Closed characat0 closed 2 months ago

characat0 commented 2 months ago

Checklist

Additional context

Check for approximate equality instead of exact equality.

julia> versioninfo()
Julia Version 1.10.3
Commit 0b4590a5507 (2024-04-30 10:59 UTC)
Build Info:
  Official https://julialang.org/ release
Platform Info:
  OS: macOS (arm64-apple-darwin22.4.0)
  CPU: 12 × Apple M2 Pro
  WORD_SIZE: 64
  LIBM: libopenlibm
  LLVM: libLLVM-15.0.7 (ORCJIT, apple-m1)
Threads: 8 default, 0 interactive, 4 GC (on 8 virtual cores)
ChrisRackauckas commented 2 months ago

Why is this needed? What test was this for?
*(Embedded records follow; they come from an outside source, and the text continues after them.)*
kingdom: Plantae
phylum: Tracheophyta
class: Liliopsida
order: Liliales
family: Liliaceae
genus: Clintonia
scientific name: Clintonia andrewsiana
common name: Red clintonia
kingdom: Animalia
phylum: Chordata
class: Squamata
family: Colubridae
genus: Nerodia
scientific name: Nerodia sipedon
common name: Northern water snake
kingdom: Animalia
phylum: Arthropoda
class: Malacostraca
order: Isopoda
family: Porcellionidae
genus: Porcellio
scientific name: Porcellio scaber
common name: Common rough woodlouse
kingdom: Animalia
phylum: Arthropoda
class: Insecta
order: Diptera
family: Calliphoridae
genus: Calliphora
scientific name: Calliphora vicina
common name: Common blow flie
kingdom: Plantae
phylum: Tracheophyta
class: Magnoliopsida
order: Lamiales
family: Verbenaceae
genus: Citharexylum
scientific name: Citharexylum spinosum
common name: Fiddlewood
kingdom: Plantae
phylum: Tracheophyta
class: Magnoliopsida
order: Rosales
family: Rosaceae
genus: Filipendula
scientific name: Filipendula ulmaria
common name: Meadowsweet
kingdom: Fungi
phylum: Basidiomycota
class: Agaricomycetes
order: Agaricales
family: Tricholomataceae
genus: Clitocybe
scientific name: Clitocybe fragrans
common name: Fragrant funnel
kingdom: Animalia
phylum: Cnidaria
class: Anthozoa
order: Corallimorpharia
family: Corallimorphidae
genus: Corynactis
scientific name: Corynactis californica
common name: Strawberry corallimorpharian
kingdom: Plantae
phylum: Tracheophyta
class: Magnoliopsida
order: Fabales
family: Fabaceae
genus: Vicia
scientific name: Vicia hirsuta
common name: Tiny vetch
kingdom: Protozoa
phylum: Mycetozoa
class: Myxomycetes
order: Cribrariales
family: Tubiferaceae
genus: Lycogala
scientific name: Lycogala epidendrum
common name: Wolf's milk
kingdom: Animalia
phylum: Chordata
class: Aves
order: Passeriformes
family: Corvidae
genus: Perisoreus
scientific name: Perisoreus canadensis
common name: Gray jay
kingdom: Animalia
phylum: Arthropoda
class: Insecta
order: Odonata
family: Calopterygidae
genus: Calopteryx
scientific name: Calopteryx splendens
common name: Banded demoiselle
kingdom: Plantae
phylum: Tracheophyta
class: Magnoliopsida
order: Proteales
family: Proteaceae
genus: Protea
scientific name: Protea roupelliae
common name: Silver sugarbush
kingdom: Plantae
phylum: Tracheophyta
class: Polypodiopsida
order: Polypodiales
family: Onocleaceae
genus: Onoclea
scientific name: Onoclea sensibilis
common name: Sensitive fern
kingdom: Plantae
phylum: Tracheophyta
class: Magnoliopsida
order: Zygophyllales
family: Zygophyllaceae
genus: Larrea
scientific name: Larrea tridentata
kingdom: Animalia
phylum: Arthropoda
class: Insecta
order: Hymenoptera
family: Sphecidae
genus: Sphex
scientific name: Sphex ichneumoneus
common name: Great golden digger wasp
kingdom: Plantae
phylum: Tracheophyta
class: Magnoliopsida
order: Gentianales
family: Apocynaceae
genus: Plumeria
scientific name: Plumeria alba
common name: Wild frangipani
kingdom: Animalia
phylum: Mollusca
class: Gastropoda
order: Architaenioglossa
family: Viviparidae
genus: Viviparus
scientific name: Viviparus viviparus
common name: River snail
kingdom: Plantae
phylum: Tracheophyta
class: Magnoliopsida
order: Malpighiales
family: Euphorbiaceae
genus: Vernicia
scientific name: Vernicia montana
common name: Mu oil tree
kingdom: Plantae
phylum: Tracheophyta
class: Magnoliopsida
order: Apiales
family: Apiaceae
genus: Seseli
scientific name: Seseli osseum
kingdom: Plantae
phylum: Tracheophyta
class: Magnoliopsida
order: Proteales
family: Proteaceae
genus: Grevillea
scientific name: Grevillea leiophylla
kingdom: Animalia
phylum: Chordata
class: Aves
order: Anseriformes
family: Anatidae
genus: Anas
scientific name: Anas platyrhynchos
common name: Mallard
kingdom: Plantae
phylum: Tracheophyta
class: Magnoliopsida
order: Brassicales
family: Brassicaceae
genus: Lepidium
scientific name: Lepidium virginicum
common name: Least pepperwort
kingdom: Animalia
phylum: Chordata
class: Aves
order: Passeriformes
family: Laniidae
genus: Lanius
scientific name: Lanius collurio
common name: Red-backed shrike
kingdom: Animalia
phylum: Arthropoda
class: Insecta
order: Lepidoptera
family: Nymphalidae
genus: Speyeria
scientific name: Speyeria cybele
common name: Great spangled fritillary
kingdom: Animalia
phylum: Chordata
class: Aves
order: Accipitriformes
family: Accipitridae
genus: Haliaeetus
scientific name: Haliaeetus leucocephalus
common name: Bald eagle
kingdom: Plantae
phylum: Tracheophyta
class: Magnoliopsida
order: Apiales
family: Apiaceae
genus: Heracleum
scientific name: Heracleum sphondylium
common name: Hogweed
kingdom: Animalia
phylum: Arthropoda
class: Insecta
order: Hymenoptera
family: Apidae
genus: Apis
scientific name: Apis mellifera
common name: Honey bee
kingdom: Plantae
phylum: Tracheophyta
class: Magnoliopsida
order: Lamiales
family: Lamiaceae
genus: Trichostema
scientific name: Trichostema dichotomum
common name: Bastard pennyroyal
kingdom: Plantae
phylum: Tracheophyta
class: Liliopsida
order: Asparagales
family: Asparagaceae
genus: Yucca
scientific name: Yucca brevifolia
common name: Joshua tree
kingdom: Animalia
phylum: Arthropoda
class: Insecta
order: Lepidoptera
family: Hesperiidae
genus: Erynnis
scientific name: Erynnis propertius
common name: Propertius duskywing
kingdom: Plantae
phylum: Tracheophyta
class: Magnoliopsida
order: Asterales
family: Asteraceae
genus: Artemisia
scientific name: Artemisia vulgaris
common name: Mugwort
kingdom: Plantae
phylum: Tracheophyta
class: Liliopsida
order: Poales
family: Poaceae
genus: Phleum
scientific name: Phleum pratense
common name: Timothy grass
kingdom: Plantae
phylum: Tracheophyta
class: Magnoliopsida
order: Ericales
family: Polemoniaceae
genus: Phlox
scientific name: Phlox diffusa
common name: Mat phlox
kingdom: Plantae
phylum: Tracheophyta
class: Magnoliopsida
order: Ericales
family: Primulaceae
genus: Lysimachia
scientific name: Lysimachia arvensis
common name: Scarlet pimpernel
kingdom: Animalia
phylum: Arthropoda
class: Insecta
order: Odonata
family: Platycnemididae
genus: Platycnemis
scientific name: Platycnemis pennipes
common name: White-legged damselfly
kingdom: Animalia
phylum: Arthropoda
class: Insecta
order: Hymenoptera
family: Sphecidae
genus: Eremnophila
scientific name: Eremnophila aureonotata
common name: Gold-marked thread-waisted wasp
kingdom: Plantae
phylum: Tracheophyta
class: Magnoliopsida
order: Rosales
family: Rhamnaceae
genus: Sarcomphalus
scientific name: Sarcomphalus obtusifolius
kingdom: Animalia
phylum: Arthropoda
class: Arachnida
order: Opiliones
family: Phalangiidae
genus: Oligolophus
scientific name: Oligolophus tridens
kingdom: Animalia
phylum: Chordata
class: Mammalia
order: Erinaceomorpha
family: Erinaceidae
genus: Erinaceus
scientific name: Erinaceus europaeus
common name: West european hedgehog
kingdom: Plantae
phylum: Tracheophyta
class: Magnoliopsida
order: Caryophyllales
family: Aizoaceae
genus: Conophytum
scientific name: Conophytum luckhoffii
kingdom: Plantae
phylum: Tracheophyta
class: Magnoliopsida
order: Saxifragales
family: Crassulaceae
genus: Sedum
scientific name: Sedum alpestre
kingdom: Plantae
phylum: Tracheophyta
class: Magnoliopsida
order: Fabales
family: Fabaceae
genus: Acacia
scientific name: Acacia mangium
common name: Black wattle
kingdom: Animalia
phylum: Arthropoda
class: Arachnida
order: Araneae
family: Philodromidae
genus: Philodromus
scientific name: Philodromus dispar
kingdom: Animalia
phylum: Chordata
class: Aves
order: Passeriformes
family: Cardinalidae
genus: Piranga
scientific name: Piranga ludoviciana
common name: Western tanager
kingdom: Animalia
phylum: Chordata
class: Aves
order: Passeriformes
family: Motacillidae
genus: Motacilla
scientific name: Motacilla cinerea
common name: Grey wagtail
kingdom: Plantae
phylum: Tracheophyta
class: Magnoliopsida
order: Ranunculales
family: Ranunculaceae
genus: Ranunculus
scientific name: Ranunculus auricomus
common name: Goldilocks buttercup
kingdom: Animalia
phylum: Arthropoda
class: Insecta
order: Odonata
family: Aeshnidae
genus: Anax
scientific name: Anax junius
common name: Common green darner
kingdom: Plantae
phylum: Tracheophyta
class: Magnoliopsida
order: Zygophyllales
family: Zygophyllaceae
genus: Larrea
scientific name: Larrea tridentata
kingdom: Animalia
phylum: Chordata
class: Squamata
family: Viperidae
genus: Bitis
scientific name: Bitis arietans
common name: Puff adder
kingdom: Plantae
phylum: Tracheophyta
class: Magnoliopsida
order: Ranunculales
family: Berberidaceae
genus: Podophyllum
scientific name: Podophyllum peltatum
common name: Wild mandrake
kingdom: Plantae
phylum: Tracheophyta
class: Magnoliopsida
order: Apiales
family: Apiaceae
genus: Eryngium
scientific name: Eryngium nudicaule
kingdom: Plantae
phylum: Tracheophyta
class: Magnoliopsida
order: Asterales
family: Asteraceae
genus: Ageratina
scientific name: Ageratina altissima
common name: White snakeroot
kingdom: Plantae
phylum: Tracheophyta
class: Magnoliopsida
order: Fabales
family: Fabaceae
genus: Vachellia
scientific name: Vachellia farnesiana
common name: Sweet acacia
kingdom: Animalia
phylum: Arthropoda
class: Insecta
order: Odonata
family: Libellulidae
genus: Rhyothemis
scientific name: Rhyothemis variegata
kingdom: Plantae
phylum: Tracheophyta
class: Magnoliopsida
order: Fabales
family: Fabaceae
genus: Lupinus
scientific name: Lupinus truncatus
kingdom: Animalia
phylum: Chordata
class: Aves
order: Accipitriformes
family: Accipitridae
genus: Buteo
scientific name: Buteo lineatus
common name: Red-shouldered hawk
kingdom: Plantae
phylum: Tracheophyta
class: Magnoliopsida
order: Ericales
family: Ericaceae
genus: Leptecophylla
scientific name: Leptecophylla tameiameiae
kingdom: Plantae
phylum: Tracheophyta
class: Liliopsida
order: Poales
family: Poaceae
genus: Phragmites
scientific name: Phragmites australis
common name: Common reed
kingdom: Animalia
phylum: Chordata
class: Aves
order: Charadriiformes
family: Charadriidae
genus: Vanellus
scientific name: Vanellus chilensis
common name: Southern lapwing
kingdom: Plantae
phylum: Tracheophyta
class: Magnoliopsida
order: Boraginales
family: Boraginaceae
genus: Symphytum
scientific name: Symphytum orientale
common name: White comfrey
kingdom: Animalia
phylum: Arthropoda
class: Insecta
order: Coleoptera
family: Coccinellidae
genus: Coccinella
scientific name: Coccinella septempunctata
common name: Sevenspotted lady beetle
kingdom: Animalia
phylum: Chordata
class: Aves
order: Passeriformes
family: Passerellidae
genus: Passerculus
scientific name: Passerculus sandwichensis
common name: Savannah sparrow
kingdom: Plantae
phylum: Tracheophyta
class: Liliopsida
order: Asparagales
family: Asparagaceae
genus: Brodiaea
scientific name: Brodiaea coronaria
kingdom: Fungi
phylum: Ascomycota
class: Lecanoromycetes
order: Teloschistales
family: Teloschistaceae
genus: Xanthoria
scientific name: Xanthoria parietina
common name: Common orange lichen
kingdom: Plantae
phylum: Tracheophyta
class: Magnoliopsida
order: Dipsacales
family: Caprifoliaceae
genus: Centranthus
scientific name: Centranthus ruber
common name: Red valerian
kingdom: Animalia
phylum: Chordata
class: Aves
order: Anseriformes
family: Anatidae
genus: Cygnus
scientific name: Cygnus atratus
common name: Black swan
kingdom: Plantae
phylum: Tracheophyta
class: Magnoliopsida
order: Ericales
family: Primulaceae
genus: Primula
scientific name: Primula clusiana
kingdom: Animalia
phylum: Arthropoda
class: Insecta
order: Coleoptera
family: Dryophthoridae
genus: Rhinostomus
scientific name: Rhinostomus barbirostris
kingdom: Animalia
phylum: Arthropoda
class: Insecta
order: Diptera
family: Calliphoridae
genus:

characat0 commented 2 months ago

This test errored in my machine, I've added the specs and since another test in the same file also checks for approx equality I think this might have been what the author had intended

ChrisRackauckas commented 2 months ago

I see. Yes looking at it, it can be dependent on how your CPU gets optimized since SIMD allows for reordering of floating point operations, and (x + y) + z is not equal to x + (y + z) in floating point, and this is the cause of the difference.